● **Record list**:

-----

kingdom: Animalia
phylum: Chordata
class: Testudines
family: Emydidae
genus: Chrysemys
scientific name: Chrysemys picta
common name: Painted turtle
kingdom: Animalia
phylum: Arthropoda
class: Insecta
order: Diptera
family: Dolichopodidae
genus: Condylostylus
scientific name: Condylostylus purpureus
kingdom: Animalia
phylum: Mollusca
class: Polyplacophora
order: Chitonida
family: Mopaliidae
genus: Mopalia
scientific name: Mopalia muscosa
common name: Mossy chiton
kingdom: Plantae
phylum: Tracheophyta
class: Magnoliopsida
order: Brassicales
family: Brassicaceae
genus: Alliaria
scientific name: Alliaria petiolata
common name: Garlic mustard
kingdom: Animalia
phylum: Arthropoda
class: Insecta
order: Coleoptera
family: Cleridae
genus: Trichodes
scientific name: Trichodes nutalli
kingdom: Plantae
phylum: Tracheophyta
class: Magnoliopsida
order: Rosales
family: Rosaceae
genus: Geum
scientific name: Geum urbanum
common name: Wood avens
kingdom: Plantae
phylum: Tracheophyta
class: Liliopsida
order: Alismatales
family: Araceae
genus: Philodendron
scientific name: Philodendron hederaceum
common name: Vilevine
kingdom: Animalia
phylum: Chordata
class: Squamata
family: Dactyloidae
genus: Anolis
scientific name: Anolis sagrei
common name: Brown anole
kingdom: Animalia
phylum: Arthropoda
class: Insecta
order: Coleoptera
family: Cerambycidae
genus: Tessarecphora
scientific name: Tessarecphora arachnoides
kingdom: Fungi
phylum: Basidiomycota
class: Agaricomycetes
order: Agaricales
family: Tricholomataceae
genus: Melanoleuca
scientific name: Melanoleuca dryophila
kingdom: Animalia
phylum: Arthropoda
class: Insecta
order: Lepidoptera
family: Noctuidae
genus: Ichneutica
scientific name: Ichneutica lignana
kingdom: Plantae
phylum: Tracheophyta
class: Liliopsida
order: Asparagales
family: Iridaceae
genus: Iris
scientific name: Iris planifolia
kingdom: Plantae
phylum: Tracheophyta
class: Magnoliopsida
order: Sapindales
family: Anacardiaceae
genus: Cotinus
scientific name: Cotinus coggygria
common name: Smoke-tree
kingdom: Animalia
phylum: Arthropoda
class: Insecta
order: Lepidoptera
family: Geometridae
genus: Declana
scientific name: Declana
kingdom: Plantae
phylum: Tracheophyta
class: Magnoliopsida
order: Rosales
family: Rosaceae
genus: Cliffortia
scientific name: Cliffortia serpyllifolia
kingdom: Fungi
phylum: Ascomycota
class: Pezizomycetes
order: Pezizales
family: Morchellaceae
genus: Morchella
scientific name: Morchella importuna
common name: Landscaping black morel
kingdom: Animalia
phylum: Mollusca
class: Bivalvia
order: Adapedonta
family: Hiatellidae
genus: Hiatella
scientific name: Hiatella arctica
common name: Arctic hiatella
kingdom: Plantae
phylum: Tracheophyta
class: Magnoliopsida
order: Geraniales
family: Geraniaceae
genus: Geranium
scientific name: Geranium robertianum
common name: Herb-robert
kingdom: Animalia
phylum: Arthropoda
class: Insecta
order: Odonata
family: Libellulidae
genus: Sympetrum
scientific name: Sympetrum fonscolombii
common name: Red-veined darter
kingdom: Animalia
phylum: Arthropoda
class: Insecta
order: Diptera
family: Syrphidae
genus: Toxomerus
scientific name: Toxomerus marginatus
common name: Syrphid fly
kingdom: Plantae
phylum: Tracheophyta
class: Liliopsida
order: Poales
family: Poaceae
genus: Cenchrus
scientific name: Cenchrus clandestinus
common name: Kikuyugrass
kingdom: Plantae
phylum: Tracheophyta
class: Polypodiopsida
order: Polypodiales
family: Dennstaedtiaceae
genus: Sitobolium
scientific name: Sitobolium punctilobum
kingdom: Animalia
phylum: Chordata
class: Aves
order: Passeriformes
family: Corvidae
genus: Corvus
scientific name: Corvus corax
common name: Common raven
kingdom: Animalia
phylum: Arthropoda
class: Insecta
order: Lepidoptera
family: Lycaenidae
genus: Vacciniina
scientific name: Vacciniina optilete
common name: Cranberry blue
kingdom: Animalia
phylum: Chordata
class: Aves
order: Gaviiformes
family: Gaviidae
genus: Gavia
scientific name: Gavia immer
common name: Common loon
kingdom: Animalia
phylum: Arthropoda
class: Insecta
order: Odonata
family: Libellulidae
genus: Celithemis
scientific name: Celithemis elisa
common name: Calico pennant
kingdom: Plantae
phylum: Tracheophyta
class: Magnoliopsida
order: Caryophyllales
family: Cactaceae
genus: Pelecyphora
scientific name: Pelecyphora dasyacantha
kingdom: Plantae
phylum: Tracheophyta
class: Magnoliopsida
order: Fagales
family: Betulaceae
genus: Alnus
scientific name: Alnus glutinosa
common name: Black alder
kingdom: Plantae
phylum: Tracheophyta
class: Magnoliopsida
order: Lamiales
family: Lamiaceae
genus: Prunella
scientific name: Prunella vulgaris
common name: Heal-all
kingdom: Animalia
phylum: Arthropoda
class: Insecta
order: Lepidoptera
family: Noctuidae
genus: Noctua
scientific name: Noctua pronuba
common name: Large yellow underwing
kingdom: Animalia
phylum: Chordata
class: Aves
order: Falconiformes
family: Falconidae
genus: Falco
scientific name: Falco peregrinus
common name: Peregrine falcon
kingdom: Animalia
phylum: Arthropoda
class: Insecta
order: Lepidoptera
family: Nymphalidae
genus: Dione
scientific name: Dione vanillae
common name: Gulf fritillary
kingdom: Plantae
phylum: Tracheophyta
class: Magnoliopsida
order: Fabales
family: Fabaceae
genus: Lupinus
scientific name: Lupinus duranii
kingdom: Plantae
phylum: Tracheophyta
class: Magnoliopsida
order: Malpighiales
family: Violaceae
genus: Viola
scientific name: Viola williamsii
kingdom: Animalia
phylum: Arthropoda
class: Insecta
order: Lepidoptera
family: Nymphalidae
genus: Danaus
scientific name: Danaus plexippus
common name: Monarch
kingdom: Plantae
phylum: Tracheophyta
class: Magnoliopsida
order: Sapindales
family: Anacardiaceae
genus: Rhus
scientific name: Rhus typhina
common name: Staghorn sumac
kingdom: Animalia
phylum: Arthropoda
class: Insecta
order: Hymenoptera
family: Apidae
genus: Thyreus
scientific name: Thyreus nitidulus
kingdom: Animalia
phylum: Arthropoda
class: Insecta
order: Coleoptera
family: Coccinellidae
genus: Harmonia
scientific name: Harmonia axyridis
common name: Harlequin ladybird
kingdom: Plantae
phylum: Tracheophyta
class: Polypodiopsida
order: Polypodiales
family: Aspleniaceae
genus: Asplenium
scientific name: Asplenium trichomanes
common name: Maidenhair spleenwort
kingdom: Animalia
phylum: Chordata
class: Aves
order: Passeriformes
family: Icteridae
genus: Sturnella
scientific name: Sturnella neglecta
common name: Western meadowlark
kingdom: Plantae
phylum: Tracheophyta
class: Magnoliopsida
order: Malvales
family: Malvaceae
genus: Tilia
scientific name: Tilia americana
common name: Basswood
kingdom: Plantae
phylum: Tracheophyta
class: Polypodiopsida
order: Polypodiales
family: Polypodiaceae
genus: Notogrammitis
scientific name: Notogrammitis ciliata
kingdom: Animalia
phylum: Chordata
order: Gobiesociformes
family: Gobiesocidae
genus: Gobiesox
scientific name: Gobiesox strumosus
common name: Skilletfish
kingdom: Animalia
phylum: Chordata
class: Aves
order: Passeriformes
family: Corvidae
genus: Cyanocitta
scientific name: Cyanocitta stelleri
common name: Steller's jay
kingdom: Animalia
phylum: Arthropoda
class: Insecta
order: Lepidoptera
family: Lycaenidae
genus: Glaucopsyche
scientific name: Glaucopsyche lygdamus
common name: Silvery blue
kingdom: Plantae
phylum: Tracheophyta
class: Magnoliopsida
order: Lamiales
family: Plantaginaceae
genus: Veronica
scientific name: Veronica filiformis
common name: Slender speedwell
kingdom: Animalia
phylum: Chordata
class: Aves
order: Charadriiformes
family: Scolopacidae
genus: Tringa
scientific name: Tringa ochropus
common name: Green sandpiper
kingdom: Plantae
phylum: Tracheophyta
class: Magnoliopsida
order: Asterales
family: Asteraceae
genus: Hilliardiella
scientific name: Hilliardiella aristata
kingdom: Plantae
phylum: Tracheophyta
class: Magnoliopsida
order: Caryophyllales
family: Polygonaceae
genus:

-----

● **What is asked**: Put the records into a JSON array of strings, one string per line, starting at the line containing "common name: Slender speedwell" and running through the final line of the records, both included. Leave out any blank lines.

● **Output below**:
[
  "common name: Slender speedwell",
  "kingdom: Animalia",
  "phylum: Chordata",
  "class: Aves",
  "order: Charadriiformes",
  "family: Scolopacidae",
  "genus: Tringa",
  "scientific name: Tringa ochropus",
  "common name: Green sandpiper",
  "kingdom: Plantae",
  "phylum: Tracheophyta",
  "class: Magnoliopsida",
  "order: Asterales",
  "family: Asteraceae",
  "genus: Hilliardiella",
  "scientific name: Hilliardiella aristata",
  "kingdom: Plantae",
  "phylum: Tracheophyta",
  "class: Magnoliopsida",
  "order: Caryophyllales",
  "family: Polygonaceae",
  "genus:"
]